#### [What needs to be done]
Transcribe the data as written, minus images.

Saved entries:

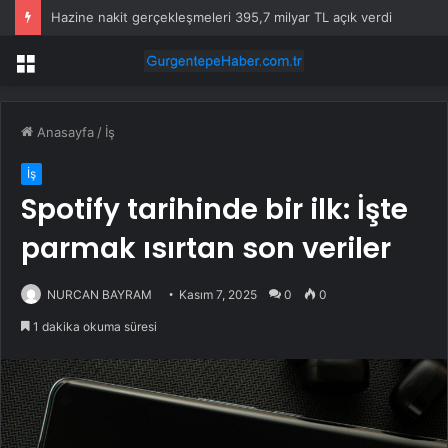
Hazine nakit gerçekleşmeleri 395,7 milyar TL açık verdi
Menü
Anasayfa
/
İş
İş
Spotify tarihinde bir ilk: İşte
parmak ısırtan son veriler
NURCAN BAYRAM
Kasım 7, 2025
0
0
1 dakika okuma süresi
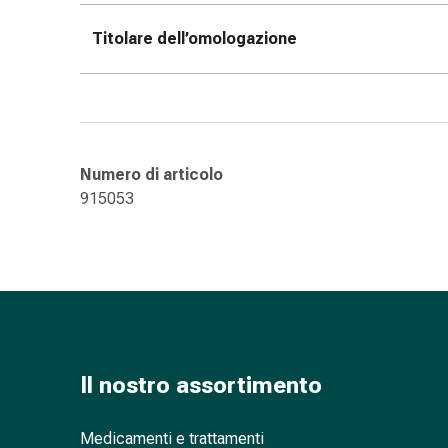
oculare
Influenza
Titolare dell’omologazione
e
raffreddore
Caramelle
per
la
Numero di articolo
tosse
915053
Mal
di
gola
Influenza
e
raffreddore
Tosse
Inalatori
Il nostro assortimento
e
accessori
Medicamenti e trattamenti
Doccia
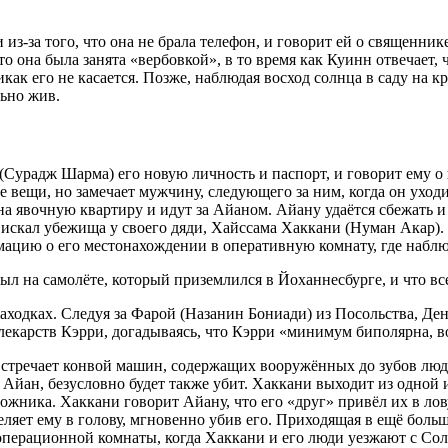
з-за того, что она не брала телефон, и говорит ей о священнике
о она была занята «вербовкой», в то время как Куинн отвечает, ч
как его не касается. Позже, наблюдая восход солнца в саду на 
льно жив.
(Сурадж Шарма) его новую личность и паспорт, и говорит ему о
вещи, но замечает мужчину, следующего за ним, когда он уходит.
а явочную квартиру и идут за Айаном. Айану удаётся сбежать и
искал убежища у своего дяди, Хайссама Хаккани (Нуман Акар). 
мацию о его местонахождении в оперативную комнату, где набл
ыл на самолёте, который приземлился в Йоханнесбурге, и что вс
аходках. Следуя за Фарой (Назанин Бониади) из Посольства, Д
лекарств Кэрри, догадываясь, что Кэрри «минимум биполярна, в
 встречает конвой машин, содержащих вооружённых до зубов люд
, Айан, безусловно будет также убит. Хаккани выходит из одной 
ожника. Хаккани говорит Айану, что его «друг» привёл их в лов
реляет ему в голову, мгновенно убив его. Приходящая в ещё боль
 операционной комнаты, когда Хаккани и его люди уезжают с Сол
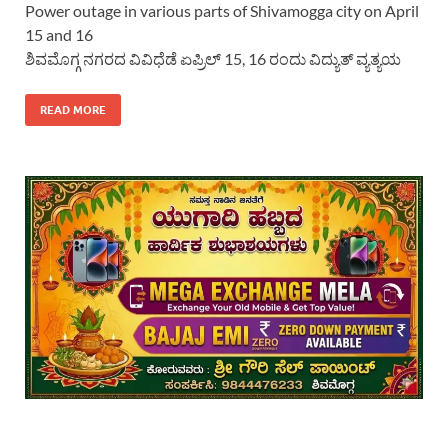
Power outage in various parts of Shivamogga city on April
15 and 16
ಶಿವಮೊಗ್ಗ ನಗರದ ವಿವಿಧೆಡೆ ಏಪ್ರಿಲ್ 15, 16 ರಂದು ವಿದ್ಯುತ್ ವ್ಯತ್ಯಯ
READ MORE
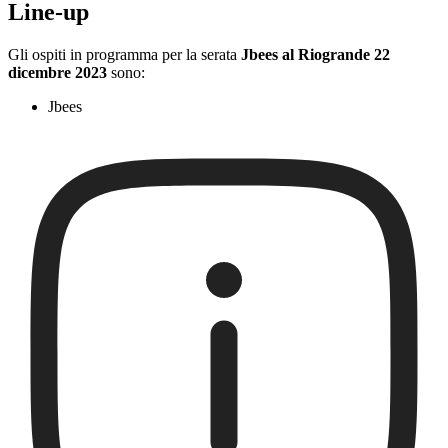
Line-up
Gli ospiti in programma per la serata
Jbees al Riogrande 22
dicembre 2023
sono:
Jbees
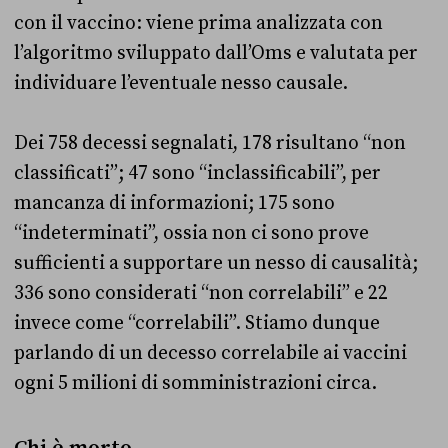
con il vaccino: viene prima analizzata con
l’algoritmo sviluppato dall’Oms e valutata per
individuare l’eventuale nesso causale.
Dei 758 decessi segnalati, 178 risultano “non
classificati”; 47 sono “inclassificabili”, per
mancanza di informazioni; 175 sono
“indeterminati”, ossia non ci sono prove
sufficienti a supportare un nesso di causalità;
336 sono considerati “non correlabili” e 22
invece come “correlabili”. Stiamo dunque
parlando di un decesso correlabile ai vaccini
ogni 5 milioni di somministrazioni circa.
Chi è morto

#### [Exercise solution]
Hazine nakit gerçekleşmeleri 395,7 milyar TL açık verdi
Menü
Anasayfa
/
İş
İş
Spotify tarihinde bir ilk: İşte
parmak ısırtan son veriler
NURCAN BAYRAM
Kasım 7, 2025
0
0
1 dakika okuma süresi
oculare
Influenza
Titolare dell’omologazione
e
raffreddore
Caramelle
per
la
Numero di articolo
tosse
915053
Mal
di
gola
Influenza
e
raffreddore
Tosse
Inalatori
Il nostro assortimento
e
accessori
Medicamenti e trattamenti
Doccia
з-за того, что она не брала телефон, и говорит ей о священнике
о она была занята «вербовкой», в то время как Куинн отвечает, ч
как его не касается. Позже, наблюдая восход солнца в саду на 
льно жив.
(Сурадж Шарма) его новую личность и паспорт, и говорит ему о
вещи, но замечает мужчину, следующего за ним, когда он уходит.
а явочную квартиру и идут за Айаном. Айану удаётся сбежать и
искал убежища у своего дяди, Хайссама Хаккани (Нуман Акар). 
мацию о его местонахождении в оперативную комнату, где набл
ыл на самолёте, который приземлился в Йоханнесбурге, и что вс
аходках. Следуя за Фарой (Назанин Бониади) из Посольства, Д
лекарств Кэрри, догадываясь, что Кэрри «минимум биполярна, в
 встречает конвой машин, содержащих вооружённых до зубов люд
, Айан, безусловно будет также убит. Хаккани выходит из одной 
ожника. Хаккани говорит Айану, что его «друг» привёл их в лов
реляет ему в голову, мгновенно убив его. Приходящая в ещё боль
 операционной комнаты, когда Хаккани и его люди уезжают с Сол
Power outage in various parts of Shivamogga city on April
15 and 16
ಶಿವಮೊಗ್ಗ ನಗರದ ವಿವಿಧೆಡೆ ಏಪ್ರಿಲ್ 15, 16 ರಂದು ವಿದ್ಯುತ್ ವ್ಯತ್ಯಯ
READ MORE
Line-up
Gli ospiti in programma per la serata
Jbees al Riogrande 22
dicembre 2023
sono:
Jbees
con il vaccino: viene prima analizzata con
l’algoritmo sviluppato dall’Oms e valutata per
individuare l’eventuale nesso causale.
Dei 758 decessi segnalati, 178 risultano “non
classificati”; 47 sono “inclassificabili”, per
mancanza di informazioni; 175 sono
“indeterminati”, ossia non ci sono prove
sufficienti a supportare un nesso di causalità;
336 sono considerati “non correlabili” e 22
invece come “correlabili”. Stiamo dunque
parlando di un decesso correlabile ai vaccini
ogni 5 milioni di somministrazioni circa.
Chi è morto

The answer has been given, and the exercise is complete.